Spiced Pumpkin, Prosciutto and Pine Nut Salad with a Tahini Dressing

By Saturday, September 24, 2016

Autumn is upon us, and for me this time of year brings some of my best-loved produce - pumpkins, blackberries, apples, purple sprouting broccoli, kale, leeks etc. Yet of of all of these, pumpkin stands proud as one of my all time favourites. It's hugely versatile as an ingredient and is the star component in this delicious autumn salad. The pumpkin adds fantstic warmth that is complimented really well by the richness of the prosciutto and nuttiness of the tahini and pine nuts. The salad is best served warm, and the leftover tahini dressing will keep very well for a week or so in the fridge. 

Serves 2

You will need:

1/2 butternut, diced
4 slices prosciutto
2 large handfuls mixed salad
1 lemon, juiced
2 tbsp tahini
25g pine nuts
1 tsp ground coriander
1/2 tsp sumac
1/4 tsp nutmeg
3 tbsp olive oil
3 - 4 tbsp cold water
salt and pepper

Begin by preheating your oven to 200 degrees / gas 6. Place the butternut cubes into a small mixing bowl and add in 1 tablespoon of olive oil with the sumac, coriander and salt and pepper. Stir until the butternut is well combined, then pour out onto a baking sheet and bake for 20 - 25 minutes until tender. 

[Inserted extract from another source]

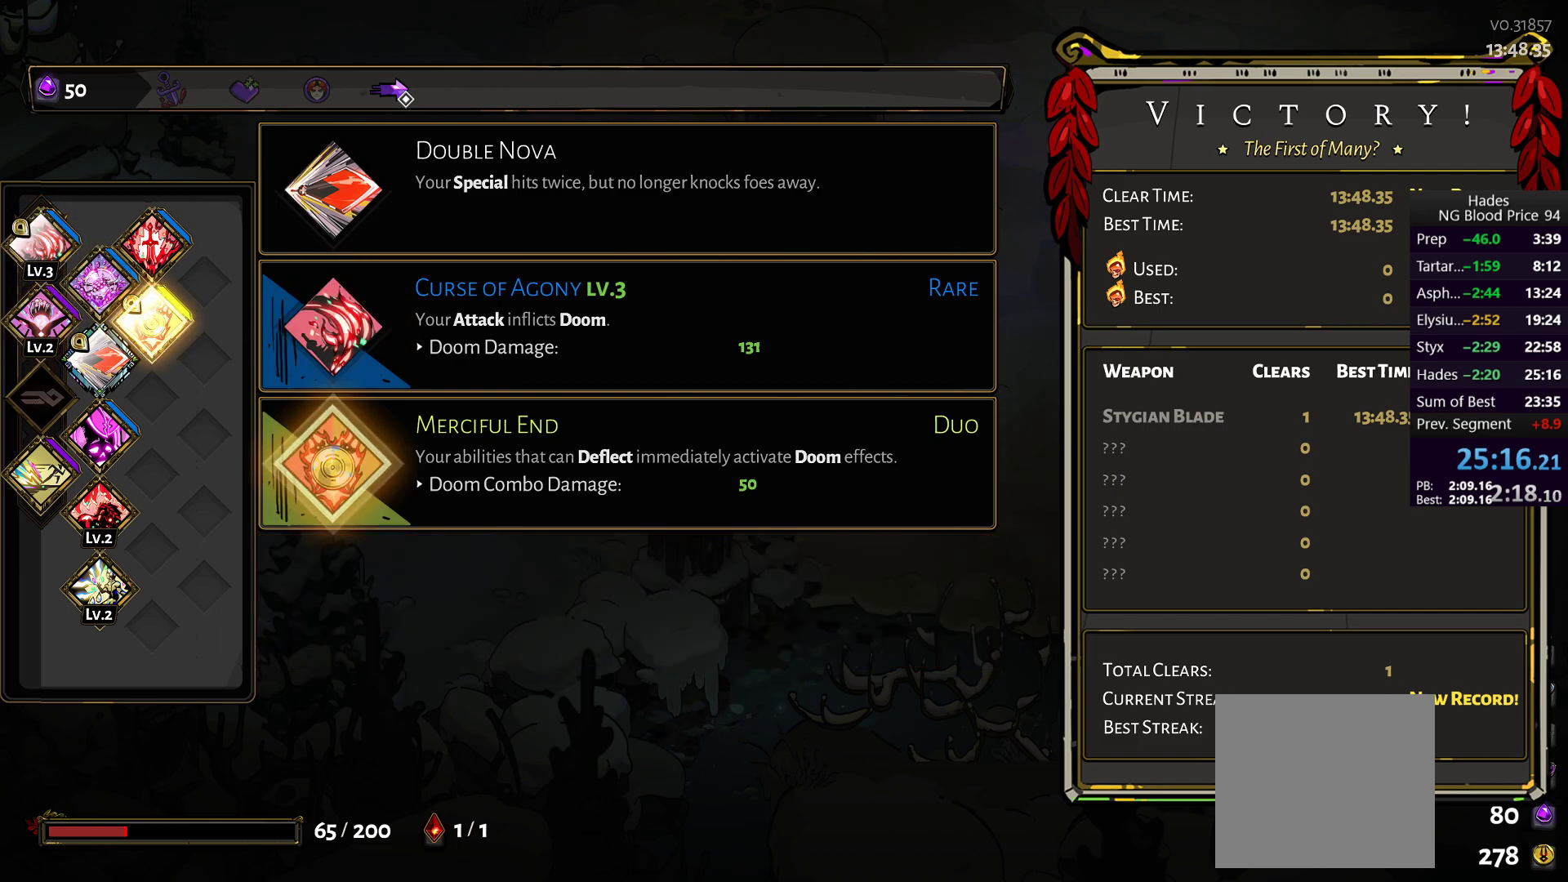
{"buttons": [], "left_stick": "center", "right_stick": "center", "events": []}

In the meantime, toast the pine nuts in a frying pan until lightly golden and aromatic. Remove from the pan and leave to one side. Then, tear the prosciutto into bite size pieces and fry in the same saucepan over a medium heat for 2 - 3 minutes until crispy. Remove from the heat and leave to one side.

To make the dressing, add the tahini, lemon, nutmeg, olive oil and salt and pepper into a small mixing bowl. Stir well, then gradually mix in the water until the picture becomes a runny consistency. Once the butternut is cooked, assemble the salad on your plate and dress with the tahini sauce. Enjoy!